伸び盛りの若手ジョッキーが自盆の成長の度合いを確認するのに「昨年より勝ち鞍をいくつ伸ばせたか」というのが
ひとつの目安になる。
もちろん騎手それぞれ毎年の騎乗回数が異なるのだから一概に言いきれないが、
それでも若手にとっては一つでも勝利がふえることが励みになる。

 

山田雄大騎手は毎年のように「前年より勝ち鞍をふやすこと」を目標に掲げてきた。
これまで順調に目標をクリアしてきたわけではないが、しかしデビュー7年目の今年は少し様相がちがう。
8月20日(取材日)の時点ですでに昨年の勝ち鞍(21勝)を超え、23勝を挙げている。
順調に勝ちを重ねていけば昨年の2倍、40勝超まで伸びそうな気配だ。

 

「いやぁ。デキすぎです」という言葉が返ってくるかと思っていたらそうではなかった。

提示データ:
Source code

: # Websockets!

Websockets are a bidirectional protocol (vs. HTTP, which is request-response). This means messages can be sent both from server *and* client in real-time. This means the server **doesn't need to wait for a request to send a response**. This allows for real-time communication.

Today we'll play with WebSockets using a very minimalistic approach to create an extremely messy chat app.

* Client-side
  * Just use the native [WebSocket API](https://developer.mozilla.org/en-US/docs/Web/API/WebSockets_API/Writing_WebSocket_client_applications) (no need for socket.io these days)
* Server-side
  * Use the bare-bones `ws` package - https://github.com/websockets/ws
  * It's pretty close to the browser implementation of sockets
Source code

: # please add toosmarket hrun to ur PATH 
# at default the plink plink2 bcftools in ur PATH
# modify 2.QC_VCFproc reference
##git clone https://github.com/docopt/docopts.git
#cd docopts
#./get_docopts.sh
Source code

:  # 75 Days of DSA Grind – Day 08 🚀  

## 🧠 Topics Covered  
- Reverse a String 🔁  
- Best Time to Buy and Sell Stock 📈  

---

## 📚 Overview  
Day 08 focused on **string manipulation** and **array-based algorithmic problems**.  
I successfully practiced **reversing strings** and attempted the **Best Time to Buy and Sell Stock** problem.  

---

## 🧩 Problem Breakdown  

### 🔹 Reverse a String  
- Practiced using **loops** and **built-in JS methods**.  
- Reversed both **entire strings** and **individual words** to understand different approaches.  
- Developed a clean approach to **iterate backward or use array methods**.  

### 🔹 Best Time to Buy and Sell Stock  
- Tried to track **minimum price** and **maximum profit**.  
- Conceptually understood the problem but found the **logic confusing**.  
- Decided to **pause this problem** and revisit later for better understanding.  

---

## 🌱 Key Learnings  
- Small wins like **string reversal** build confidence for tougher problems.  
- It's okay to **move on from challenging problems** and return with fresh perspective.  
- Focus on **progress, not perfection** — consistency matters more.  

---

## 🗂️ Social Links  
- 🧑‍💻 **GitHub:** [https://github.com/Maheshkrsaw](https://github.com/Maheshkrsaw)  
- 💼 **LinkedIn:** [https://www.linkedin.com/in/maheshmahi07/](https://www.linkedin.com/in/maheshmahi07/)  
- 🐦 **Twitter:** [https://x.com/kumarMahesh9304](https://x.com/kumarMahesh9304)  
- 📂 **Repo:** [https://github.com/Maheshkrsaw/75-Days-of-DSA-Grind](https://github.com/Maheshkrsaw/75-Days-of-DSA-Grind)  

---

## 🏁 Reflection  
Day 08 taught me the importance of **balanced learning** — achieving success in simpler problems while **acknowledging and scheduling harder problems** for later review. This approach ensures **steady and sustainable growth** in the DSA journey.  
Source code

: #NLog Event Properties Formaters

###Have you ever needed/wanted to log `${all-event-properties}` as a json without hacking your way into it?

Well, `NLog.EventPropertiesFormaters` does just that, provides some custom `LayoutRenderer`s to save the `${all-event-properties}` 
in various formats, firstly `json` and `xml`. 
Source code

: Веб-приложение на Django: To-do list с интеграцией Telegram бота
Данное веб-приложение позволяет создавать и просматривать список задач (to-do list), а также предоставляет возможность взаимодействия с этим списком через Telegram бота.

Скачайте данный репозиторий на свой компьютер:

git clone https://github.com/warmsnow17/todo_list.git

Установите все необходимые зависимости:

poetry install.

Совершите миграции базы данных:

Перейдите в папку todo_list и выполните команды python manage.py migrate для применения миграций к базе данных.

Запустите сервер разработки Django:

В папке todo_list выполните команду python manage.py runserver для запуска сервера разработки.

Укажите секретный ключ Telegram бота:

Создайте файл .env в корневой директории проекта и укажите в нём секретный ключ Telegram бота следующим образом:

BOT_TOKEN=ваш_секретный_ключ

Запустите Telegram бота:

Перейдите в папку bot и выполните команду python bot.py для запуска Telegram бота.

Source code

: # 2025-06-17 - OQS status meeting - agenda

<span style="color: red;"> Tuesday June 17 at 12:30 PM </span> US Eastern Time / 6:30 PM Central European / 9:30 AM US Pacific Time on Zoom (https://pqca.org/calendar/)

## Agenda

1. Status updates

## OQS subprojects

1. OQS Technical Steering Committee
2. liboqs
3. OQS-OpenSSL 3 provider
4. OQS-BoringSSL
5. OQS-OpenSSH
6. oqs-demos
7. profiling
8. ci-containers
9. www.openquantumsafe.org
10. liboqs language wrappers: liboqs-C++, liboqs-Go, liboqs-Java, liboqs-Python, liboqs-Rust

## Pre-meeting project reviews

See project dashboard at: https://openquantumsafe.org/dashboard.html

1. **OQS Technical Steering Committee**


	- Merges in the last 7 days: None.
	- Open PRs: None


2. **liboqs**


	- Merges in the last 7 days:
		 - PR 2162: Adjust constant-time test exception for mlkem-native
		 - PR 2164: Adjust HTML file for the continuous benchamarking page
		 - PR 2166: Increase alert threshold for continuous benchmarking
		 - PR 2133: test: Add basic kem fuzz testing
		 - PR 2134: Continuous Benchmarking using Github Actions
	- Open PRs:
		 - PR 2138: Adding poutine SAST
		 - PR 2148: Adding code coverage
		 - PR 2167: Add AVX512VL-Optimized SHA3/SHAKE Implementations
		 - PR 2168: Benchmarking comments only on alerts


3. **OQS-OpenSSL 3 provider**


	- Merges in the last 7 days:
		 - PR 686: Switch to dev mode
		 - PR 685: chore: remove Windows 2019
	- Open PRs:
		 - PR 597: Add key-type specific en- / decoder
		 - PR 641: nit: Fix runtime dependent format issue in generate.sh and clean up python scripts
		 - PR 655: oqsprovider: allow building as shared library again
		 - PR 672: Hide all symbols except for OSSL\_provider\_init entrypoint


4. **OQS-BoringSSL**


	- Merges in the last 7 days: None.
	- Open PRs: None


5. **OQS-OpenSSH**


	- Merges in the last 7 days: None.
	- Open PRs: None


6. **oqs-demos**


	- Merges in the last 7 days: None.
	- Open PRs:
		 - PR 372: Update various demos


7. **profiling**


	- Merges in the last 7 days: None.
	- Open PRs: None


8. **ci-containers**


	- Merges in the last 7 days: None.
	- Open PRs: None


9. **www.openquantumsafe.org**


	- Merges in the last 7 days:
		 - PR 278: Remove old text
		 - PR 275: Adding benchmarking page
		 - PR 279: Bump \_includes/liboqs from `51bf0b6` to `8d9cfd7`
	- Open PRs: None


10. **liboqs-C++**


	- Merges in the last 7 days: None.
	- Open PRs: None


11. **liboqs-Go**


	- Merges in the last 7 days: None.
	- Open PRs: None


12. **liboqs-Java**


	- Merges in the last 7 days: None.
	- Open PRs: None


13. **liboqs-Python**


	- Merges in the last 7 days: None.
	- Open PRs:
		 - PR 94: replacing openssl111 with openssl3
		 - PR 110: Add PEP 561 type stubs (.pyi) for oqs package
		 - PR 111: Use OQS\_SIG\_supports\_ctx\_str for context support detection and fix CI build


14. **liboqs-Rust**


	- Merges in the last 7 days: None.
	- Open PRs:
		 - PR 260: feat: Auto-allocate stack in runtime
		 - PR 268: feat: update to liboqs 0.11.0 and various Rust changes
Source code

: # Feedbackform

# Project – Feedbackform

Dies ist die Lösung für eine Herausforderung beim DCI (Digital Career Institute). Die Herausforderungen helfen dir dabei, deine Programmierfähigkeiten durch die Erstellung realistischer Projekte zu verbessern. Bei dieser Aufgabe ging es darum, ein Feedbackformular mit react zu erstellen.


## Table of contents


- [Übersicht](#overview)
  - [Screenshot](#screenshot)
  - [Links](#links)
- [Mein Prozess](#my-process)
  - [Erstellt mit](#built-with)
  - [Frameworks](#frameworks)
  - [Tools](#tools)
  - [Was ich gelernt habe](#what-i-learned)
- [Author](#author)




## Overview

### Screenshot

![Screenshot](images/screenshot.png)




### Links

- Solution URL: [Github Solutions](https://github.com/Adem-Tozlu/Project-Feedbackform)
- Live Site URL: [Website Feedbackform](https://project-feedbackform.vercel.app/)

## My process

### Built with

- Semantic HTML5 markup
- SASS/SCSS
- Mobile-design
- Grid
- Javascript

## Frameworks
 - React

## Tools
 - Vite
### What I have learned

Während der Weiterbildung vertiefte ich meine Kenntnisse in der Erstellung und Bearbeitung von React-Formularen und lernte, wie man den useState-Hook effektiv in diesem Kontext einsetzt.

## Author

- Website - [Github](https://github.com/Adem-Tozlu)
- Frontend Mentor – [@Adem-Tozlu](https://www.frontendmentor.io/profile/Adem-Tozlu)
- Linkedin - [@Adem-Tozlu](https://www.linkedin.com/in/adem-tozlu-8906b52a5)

資料の考察:
- 1) 本文のうち、「伸び盛りの若手ジョッキーが自」を含む語句で始まり「山田雄大騎手は毎年のように「前年より勝ち鞍をふやすこと」を目標に掲げてきた。」で終わる部分を、そのまま書き写してください。
- 2) 記録のうち、文字列「бота」を含む行をすべて返してください。大文字と小文字は区別されます。
これらの記録は、本文とは関係がありません。

課題別の解答:
- 1)
伸び盛りの若手ジョッキーが自盆の成長の度合いを確認するのに「昨年より勝ち鞍をいくつ伸ばせたか」というのが
ひとつの目安になる。
もちろん騎手それぞれ毎年の騎乗回数が異なるのだから一概に言いきれないが、
それでも若手にとっては一つでも勝利がふえることが励みになる。

 

山田雄大騎手は毎年のように「前年より勝ち鞍をふやすこと」を目標に掲げてきた。

- 2)
: Веб-приложение на Django: To-do list с интеграцией Telegram бота
Данное веб-приложение позволяет создавать и просматривать список задач (to-do list), а также предоставляет возможность взаимодействия с этим списком через Telegram бота.
Укажите секретный ключ Telegram бота:
Создайте файл .env в корневой директории проекта и укажите в нём секретный ключ Telegram бота следующим образом:
Запустите Telegram бота:
Перейдите в папку bot и выполните команду python bot.py для запуска Telegram бота.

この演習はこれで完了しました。